[ENTRIES SUPPLIED Boundary: Start]

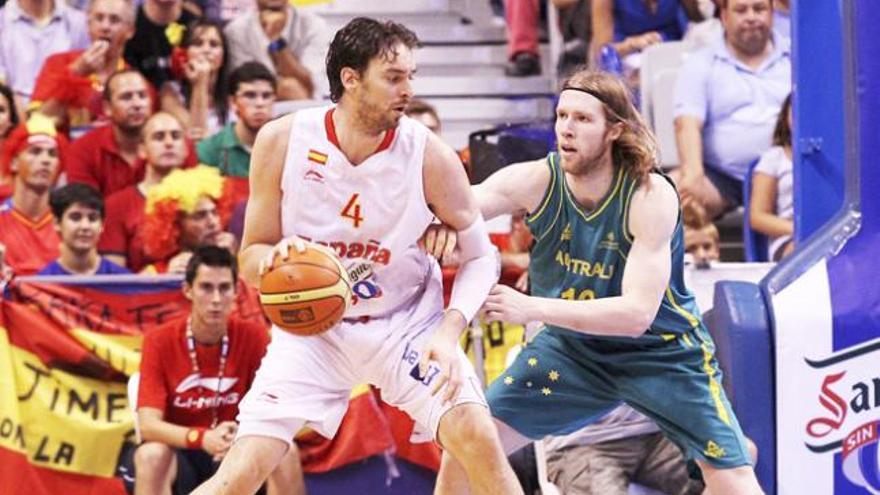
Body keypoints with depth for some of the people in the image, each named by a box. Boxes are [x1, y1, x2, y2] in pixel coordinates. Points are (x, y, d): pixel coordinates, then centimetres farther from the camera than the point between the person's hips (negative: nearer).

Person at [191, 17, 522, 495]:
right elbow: (250, 260, -5)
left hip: (407, 325, 0)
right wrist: (277, 257, -30)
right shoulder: (282, 141, -15)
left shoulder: (429, 154, -17)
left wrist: (450, 330, -23)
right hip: (313, 328, 0)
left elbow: (479, 256, -5)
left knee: (477, 439, -22)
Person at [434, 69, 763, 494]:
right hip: (571, 345, 3)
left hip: (662, 351, -3)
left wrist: (532, 308, -40)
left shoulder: (651, 196, -26)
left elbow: (637, 313, -33)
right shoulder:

[ENTRIES SUPPLIED Boundary: End]

▶ HOW TO COMPLETE THIS TASK:
Copy every record exactly; no pictures.

▶ OUTPUT:
Body keypoints with depth for some of the people in the image, each named by a box. Boxes are [x1, y1, x2, y2] in pixel coordinates. Points are (x, y, d): pixel coordinates, then centimetres farther from the camera than the point between the person's hips (negative: nearer).

Person at [191, 17, 522, 495]:
right elbow: (250, 260, -5)
left hip: (407, 325, 0)
right wrist: (277, 257, -30)
right shoulder: (282, 141, -15)
left shoulder: (429, 154, -17)
left wrist: (450, 330, -23)
right hip: (313, 328, 0)
left elbow: (479, 256, -5)
left knee: (477, 439, -22)
Person at [434, 69, 763, 494]:
right hip: (571, 345, 3)
left hip: (662, 351, -3)
left wrist: (532, 308, -40)
left shoulder: (651, 196, -26)
left elbow: (637, 313, -33)
right shoulder:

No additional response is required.